Asked to relate the fearlessness of the current crop of youth in Africa with the contemporary stories Africans are telling, Ms Jallow chuckles, jokes about taking credit for it and then takes on a serious tone.

“I think of Too Early for Birds,” she says of the theatrically staged historical plays by Kenyan thespian Ngartia, “how they sold out show after show because Kenyans were seeing themselves represented on stage by Kenyans, telling Kenyan stories about real Kenyan people that they are not necessarily learning about in the school books. That gives you a tremendous power and a sense of pride and identity!”

Back to Barcelona

Three or so years ago, Ms Jallow left the shores of Africa for her childhood home in Barcelona, to which she fondly refers to as ushago, (upcountry).

She explained her reasons for leaving, “Economically Nairobi is a very expensive city... Covid-19 happened and I realised I am so far from my family. I wanted to close the gap. I haven't lived with my mother since I was 16 years old and I wanted to reconnect with her.

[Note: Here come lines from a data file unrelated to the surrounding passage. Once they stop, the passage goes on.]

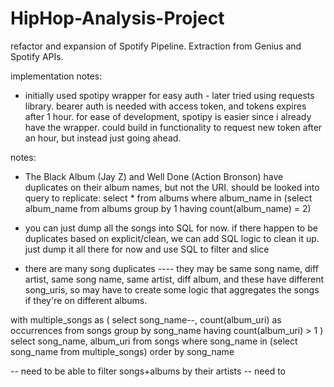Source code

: # HipHop-Analysis-Project
refactor and expansion of Spotify Pipeline. Extraction from Genius and Spotify APIs.

implementation notes:
- initially used spotipy wrapper for easy auth - later tried using requests library. bearer auth is needed with access token, and tokens expires after 1 hour. for ease of development, spotipy is easier since i already have the wrapper. could build in functionality to request new token after an hour, but instead just going ahead. 


notes: 
- The Black Album (Jay Z) and Well Done (Action Bronson) have duplicates on their album names, but not the URI. should be looked into
query to replicate: 
        select * from albums where album_name in (select album_name from albums
        group by 1
        having count(album_name) = 2)

- you can just dump all the songs into SQL for now. if there happen to be duplicates based on explicit/clean,
we can add SQL logic to clean it up. just dump it all there for now and use SQL to filter and slice

- there are many song duplicates
---- they may be same song name, diff artist, same song name, same artist, diff album, and these have different song_uris, so may have to create some logic that aggregates the songs if they're on different albums.

with multiple_songs as (
	select song_name--, count(album_uri) as occurrences 
	from songs
	group by song_name
	having count(album_uri) > 1
	)
select song_name, album_uri from songs 
where song_name in (select song_name from multiple_songs) 
order by song_name

-- need to be able to filter songs+albums by their artists
-- need to 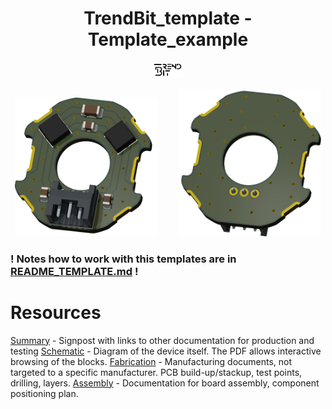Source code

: 
<h1 align="center">TrendBit_template - Template_example</h1>

<p align="center" width="100%">
  <img alt="Logo" width="10%" src="resources/logos/main_logo.png">
</p>

<p align="center">
  <img alt="3D Top Angled" src="images/angled_top.png" width="45%">
&nbsp; &nbsp; &nbsp; &nbsp;
  <img alt="3D Bottom Angled" src="images/angled_bottom.png" width="45%">
</p>

### ! Notes how to work with this templates are in [README_TEMPLATE.md](README_TEMPLATE.md) !

# Resources
[Summary](index.html) - Signpost with links to other documentation for production and testing
[Schematic](detector-schematic.pdf) - Diagram of the device itself. The PDF allows interactive browsing of the blocks.
[Fabrication](pcb_output_data/manufacturing/fabrication/detector-fabrication.pdf) - Manufacturing documents, not targeted to a specific manufacturer. PCB build-up/stackup, test points, drilling, layers.
[Assembly](pcb_output_data/manufacturing/assembly/detector-assembly.pdf) - Documentation for board assembly, component positioning plan.
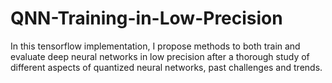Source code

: # QNN-Training-in-Low-Precision
In this tensorflow implementation, I propose methods to both train and evaluate deep neural networks in low precision after a thorough study of different aspects of quantized neural networks, past challenges and trends.  
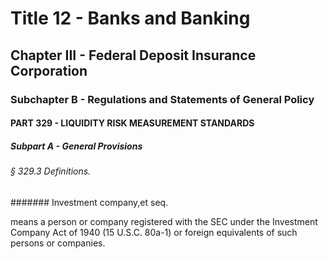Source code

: 
# Title 12 - Banks and Banking
## Chapter III - Federal Deposit Insurance Corporation
### Subchapter B - Regulations and Statements of General Policy
#### PART 329 - LIQUIDITY RISK MEASUREMENT STANDARDS
##### Subpart A - General Provisions
###### § 329.3 Definitions.
####### Investment company,et seq.

means a person or company registered with the SEC under the Investment Company Act of 1940 (15 U.S.C. 80a-1) or foreign equivalents of such persons or companies.
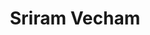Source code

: ---
image_path: /assets/img/ex-cordi2.jpg
title: Sriram Vecham
info: Y18 BT Aerospace Engineering
---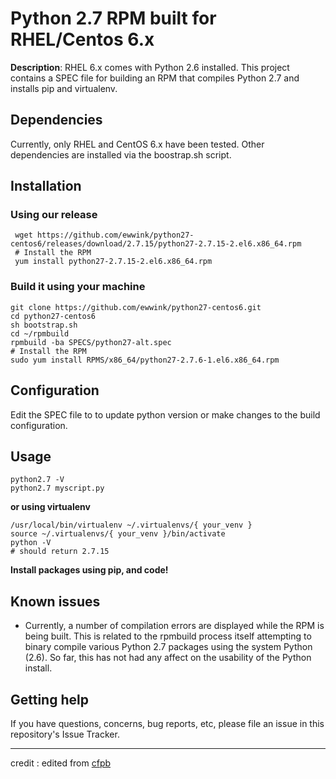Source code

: 
# Python 2.7 RPM built for RHEL/Centos 6.x

**Description**:  RHEL 6.x comes with Python 2.6 installed.  This project contains a SPEC file for building an RPM that compiles Python 2.7 and installs pip and virtualenv.

## Dependencies

Currently, only RHEL and CentOS 6.x have been tested.  Other dependencies are installed
via the boostrap.sh script.

## Installation
### Using our release
     wget https://github.com/ewwink/python27-centos6/releases/download/2.7.15/python27-2.7.15-2.el6.x86_64.rpm
     # Install the RPM
     yum install python27-2.7.15-2.el6.x86_64.rpm

### Build it using your machine
    git clone https://github.com/ewwink/python27-centos6.git
    cd python27-centos6
    sh bootstrap.sh
    cd ~/rpmbuild
    rpmbuild -ba SPECS/python27-alt.spec
    # Install the RPM
    sudo yum install RPMS/x86_64/python27-2.7.6-1.el6.x86_64.rpm

## Configuration

Edit the SPEC file to to update python version or make changes to the build configuration.

## Usage
    python2.7 -V
    python2.7 myscript.py

**or using virtualenv**

    /usr/local/bin/virtualenv ~/.virtualenvs/{ your_venv }
    source ~/.virtualenvs/{ your_venv }/bin/activate
    python -V
    # should return 2.7.15
**Install packages using pip, and code!**

## Known issues

- Currently, a number of compilation errors are displayed while the RPM is being
built.  This is related to the rpmbuild process itself attempting to binary
compile various Python 2.7 packages using the system Python (2.6).  So far,
this has not had any affect on the usability of the Python install.

## Getting help

If you have questions, concerns, bug reports, etc, please file an issue in this repository's Issue Tracker.

----

credit : edited from [cfpb](https://github.com/cfpb/python27-for-el6)
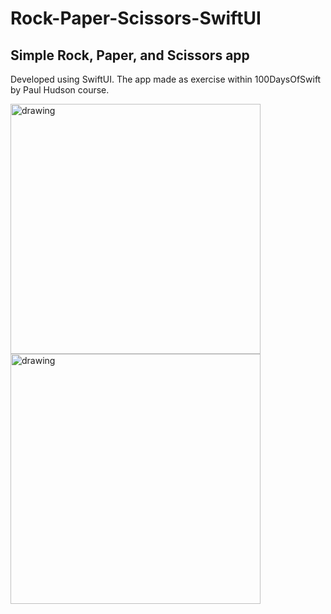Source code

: # Rock-Paper-Scissors-SwiftUI
## Simple Rock, Paper, and Scissors app 
Developed using SwiftUI. The app made as exercise within 100DaysOfSwift by Paul Hudson course.

<img src="https://user-images.githubusercontent.com/37950576/205490750-33a3b4ce-54a1-44e3-8ae3-89355c056a7e.png" alt="drawing" width="400"/> <img src="https://user-images.githubusercontent.com/37950576/205498699-c6bdba0b-fd6d-4b1d-ab13-c742078c03a6.png" alt="drawing" width="400"/>
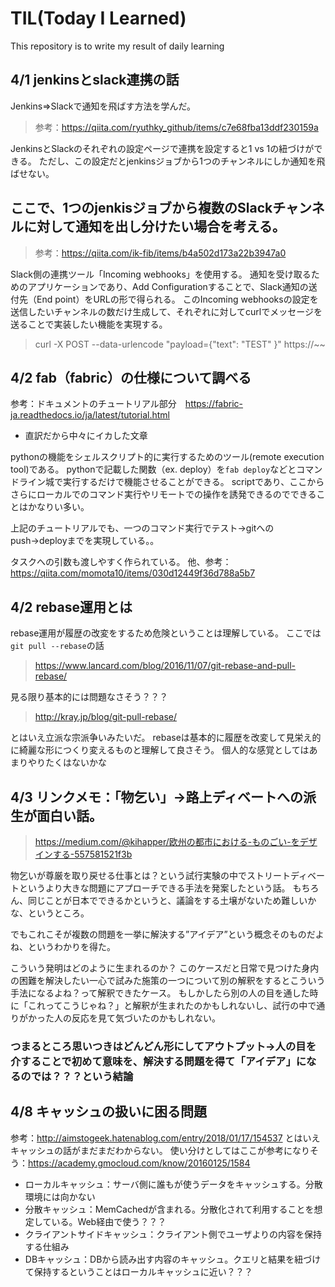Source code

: # TIL(Today I Learned)

This repository is to write my result of daily learning

## 4/1 jenkinsとslack連携の話
Jenkins⇒Slackで通知を飛ばす方法を学んだ。
> 参考：https://qiita.com/ryuthky_github/items/c7e68fba13ddf230159a

JenkinsとSlackのそれぞれの設定ページで連携を設定すると1 vs 1の紐づけができる。
ただし、この設定だとjenkinsジョブから1つのチャンネルにしか通知を飛ばせない。

## ここで、1つのjenkisジョブから複数のSlackチャンネルに対して通知を出し分けたい場合を考える。
> 参考：https://qiita.com/ik-fib/items/b4a502d173a22b3947a0

Slack側の連携ツール「Incoming webhooks」を使用する。
通知を受け取るためのアプリケーションであり、Add Configurationすることで、Slack通知の送付先（End point）をURLの形で得られる。
このIncoming webhooksの設定を送信したいチャンネルの数だけ生成して、それぞれに対してcurlでメッセージを送ることで実装したい機能を実現する。
> curl -X POST --data-urlencode "payload={\"text\": \"TEST\" }" https://~~

## 4/2 fab（fabric）の仕様について調べる
参考：ドキュメントのチュートリアル部分　https://fabric-ja.readthedocs.io/ja/latest/tutorial.html
- 直訳だから中々にイカした文章

pythonの機能をシェルスクリプト的に実行するためのツール(remote execution tool)である。
pythonで記載した関数（ex. deploy）を`fab deploy`などとコマンドライン城で実行するだけで機能させることができる。
scriptであり、ここからさらにローカルでのコマンド実行やリモートでの操作を誘発できるのでできることはかなりい多い。

上記のチュートリアルでも、一つのコマンド実行でテスト→gitへのpush→deployまでを実現している。。

タスクへの引数も渡しやすく作られている。
他、参考：https://qiita.com/momota10/items/030d12449f36d788a5b7

## 4/2 rebase運用とは
rebase運用が履歴の改変をするため危険ということは理解している。
ここでは`git pull --rebase`の話
> https://www.lancard.com/blog/2016/11/07/git-rebase-and-pull-rebase/

見る限り基本的には問題なさそう？？？
> http://kray.jp/blog/git-pull-rebase/

とはいえ立派な宗派争いみたいだ。
rebaseは基本的に履歴を改変して見栄え的に綺麗な形につくり変えるものと理解して良さそう。
個人的な感覚としてはあまりやりたくはないかな

## 4/3 リンクメモ：「物乞い」→路上ディベートへの派生が面白い話。
> https://medium.com/@kihapper/欧州の都市における-ものごい-をデザインする-557581521f3b

物乞いが尊厳を取り戻せる仕事とは？という試行実験の中でストリートディベートというより大きな問題にアプローチできる手法を発案したという話。
もちろん、同じことが日本でできるかというと、議論をする土壌がないため難しいかな、というところ。

でもこれこそが複数の問題を一挙に解決する”アイデア”という概念そのものだよね、というわかりを得た。

こういう発明はどのように生まれるのか？
このケースだと日常で見つけた身内の困難を解決したい一心で試みた施策の一つについて別の解釈をするとこういう手法になるよね？って解釈できたケース。
もしかしたら別の人の目を通した時に「これってこうじゃね？」と解釈が生まれたのかもしれないし、試行の中で通りがかった人の反応を見て気づいたのかもしれない。

### つまるところ思いつきはどんどん形にしてアウトプット→人の目を介することで初めて意味を、解決する問題を得て「アイデア」になるのでは？？？という結論

## 4/8 キャッシュの扱いに困る問題
参考：http://aimstogeek.hatenablog.com/entry/2018/01/17/154537
とはいえキャッシュの話がまだまだわからない。
使い分けとしてはここが参考になりそう：https://academy.gmocloud.com/know/20160125/1584
- ローカルキャッシュ：サーバ側に誰もが使うデータをキャッシュする。分散環境には向かない
- 分散キャッシュ：MemCachedが含まれる。分散化されて利用することを想定している。Web経由で使う？？？
- クライアントサイドキャッシュ：クライアント側でユーザよりの内容を保持する仕組み
- DBキャッシュ：DBから読み出す内容のキャッシュ。クエリと結果を紐づけて保持するということはローカルキャッシュに近い？？？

“A very critical one for me is that my son was 14. I said I cannot be serious about how I want this world to be, allowing my child to grow up in this bubble of privilege, which is a fallacy because as his mom, I couldn’t afford it anymore. At age 14, I said, this is when they become aware.

“And so I came here and I put him in the state school. He walks to school or takes the bicycle now. We live in a village, he can go anywhere. And I think for me, it was very important to be able to give him that. I didn't know how to do that in Kenya.”